Sophia was done running.

She walked through the bedroom door on feet that faltered a little when she found his office dark.  Taking a deep breath she continued to his bedroom and peeked inside.  Empty.

Just then she heard the shower in the adjoining bath turn on.  The sound nearly sent her fleeing.  She actually turned toward the bedroom door.  

And then had a mental flash of how she’d left him the first time, fueled by the same cowardly fear.  Her purpose solidified.  She walked to the bath, pulled the door open.  She could see Cam’s form  through the glass shower stall and a tendril of heat unfurled, curling through her system.  She saw the exact moment he noticed her.  He froze in the act of sluicing the water from his face.  Stared for a moment, then opened the door of the stall.
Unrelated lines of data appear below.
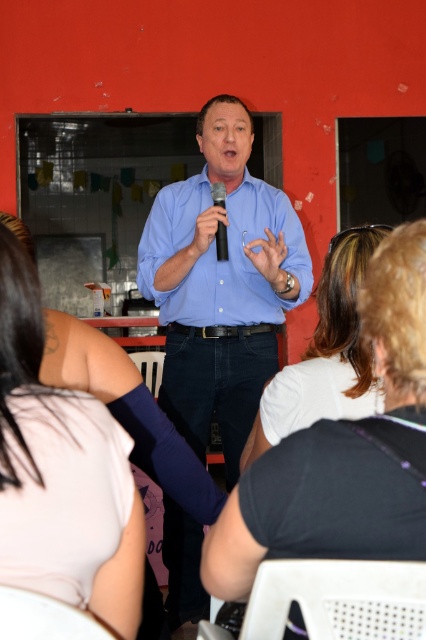
Question: Considering the relative positions of blue shirt at center and blue button-up shirt at center in the image provided, where is blue shirt at center located with respect to blue button-up shirt at center?

Choices:
 (A) left
 (B) right

Answer: (A)

Question: Is blue shirt at center bigger than pink fabric arm at left?

Choices:
 (A) no
 (B) yes

Answer: (B)

Question: Estimate the real-world distances between objects in this image. Which object is closer to the white fabric shirt at center?

Choices:
 (A) white t-shirt at center
 (B) blue shirt at center

Answer: (A)

Question: Can you confirm if pink fabric arm at left is positioned below blue button-up shirt at center?

Choices:
 (A) yes
 (B) no

Answer: (A)

Question: Which of the following is the farthest from the observer?

Choices:
 (A) (239, 378)
 (B) (51, 448)
 (C) (227, 259)
 (D) (377, 336)

Answer: (A)

Question: Which point is farther to the camera?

“You okay, Soph?”  He gave her a quick onceover with his gaze as if to answer his own question.  “I’ll be done here in a minute.”

“Yes.”  Untying the robe, she gave a slight shrug and let it slip down her arms to pool on the floor.  “I really am okay.”  She walked to the shower stall and stepped inside, brushing by him to do so.

Her hands immediately went to his chest.  Her fingers flexed.  His came up to cover them.  Swallowing hard, he rasped, “Listen, God knows this isn’t easy for me to say.  But this probably isn’t a good idea right now for you.  I don’t think…”

The concern mingled with desire on his face told her everything she needed to know.  “It’s all right.”  She closed the distance between them and went up on tiptoe to nip lightly at the corner of his mouth.  “I’ve done enough thinking for both of us.”  Sliding her arms around his neck, she pressed her mouth against his and sank into pleasure.

The kiss in the car at Screwball’s had been too unexpected and much too brief.  It had been over before her defenses were sufficiently lowered to enjoy it.  But Sophia was done erecting defenses around this man.  The thought was frightening.  Exhilarating.  Liberating.